RECORDS TO USE:

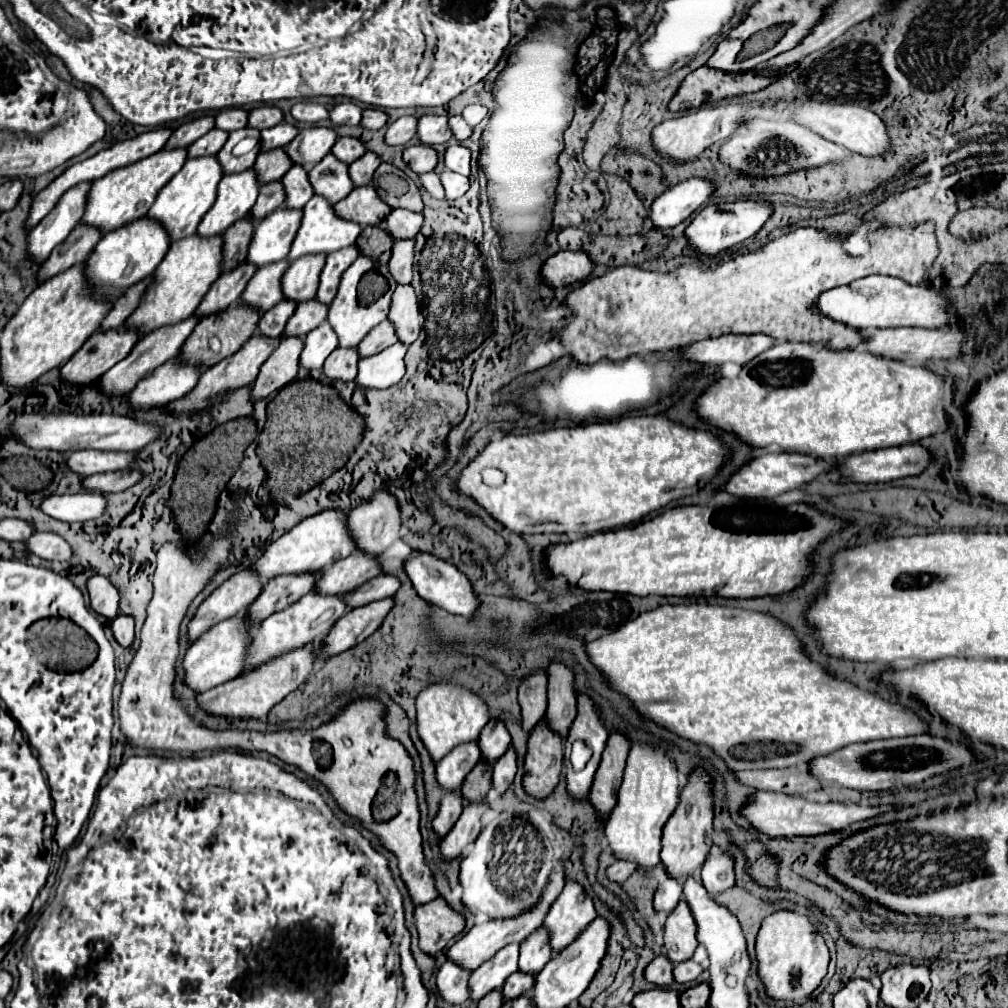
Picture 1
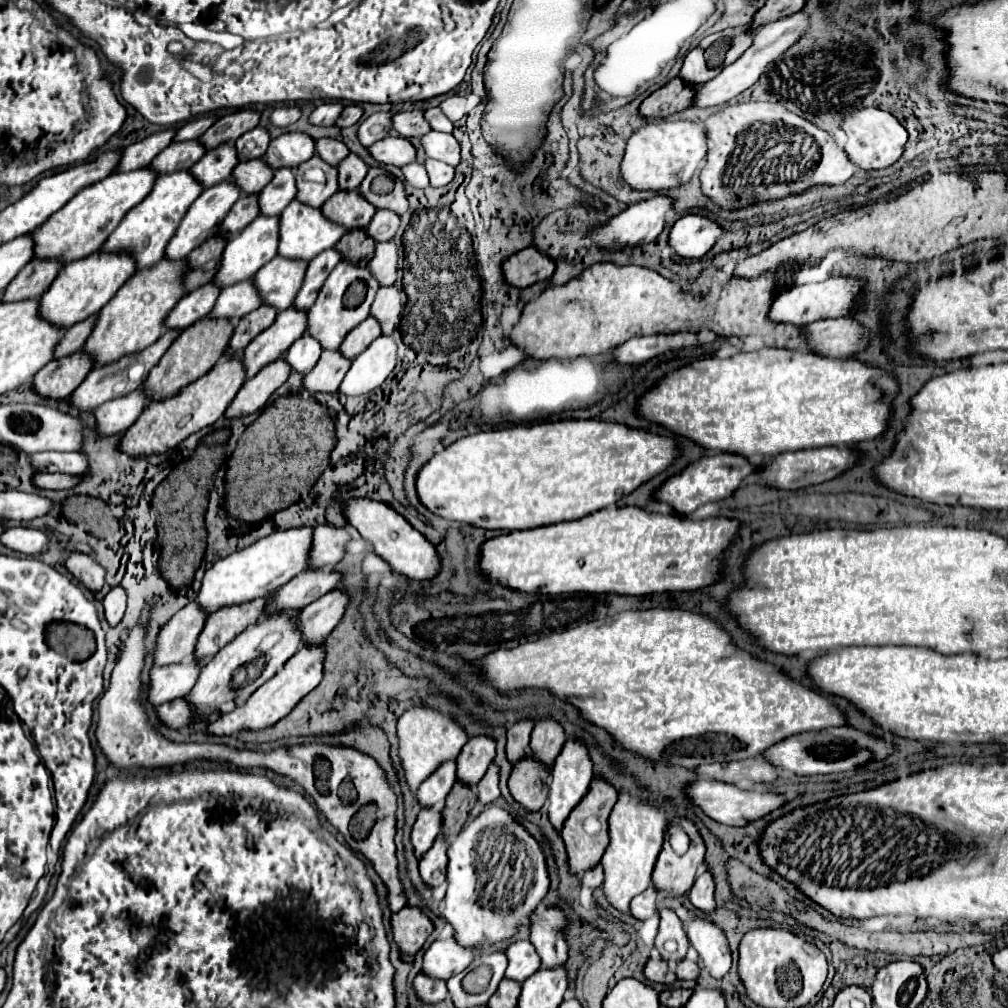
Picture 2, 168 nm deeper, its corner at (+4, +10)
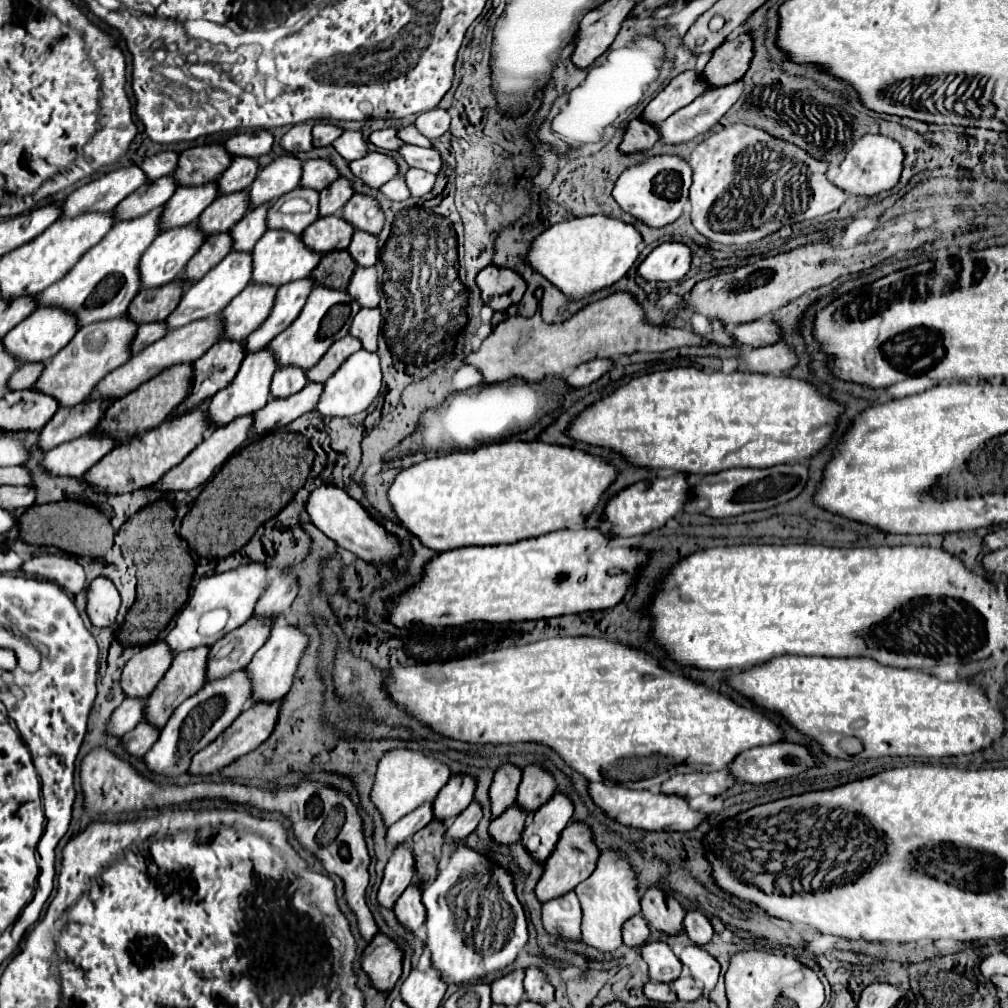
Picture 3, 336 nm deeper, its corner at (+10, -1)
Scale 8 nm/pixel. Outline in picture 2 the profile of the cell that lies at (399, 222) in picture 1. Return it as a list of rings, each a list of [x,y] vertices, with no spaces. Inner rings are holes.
[[[376,210],[374,218],[366,226],[366,234],[370,238],[374,238],[376,242],[386,242],[386,240],[392,240],[394,238],[398,226],[400,226],[400,218],[394,212]]]

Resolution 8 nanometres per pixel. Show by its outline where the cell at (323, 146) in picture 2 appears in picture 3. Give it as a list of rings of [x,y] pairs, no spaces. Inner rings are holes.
[[[316,157],[316,159],[308,159],[304,163],[304,179],[302,179],[304,187],[322,191],[336,179],[338,179],[338,169],[328,159]]]

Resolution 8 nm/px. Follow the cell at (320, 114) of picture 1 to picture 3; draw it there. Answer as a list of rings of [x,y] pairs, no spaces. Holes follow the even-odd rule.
[[[254,129],[246,133],[238,133],[226,141],[228,153],[232,157],[236,155],[248,155],[248,157],[260,157],[268,153],[274,145],[274,135],[268,129]]]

ABOUT THIS EXERCISE:
Nothing but the lines from the one containing "Resolution 8 nm/px." through the final line of the data above is to be reproduced, each exactly as written.

RESPONSE TO THIS EXERCISE:
Resolution 8 nm/px. Follow the cell at (320, 114) of picture 1 to picture 3; draw it there. Answer as a list of rings of [x,y] pairs, no spaces. Holes follow the even-odd rule.
[[[254,129],[246,133],[238,133],[226,141],[228,153],[232,157],[236,155],[248,155],[248,157],[260,157],[268,153],[274,145],[274,135],[268,129]]]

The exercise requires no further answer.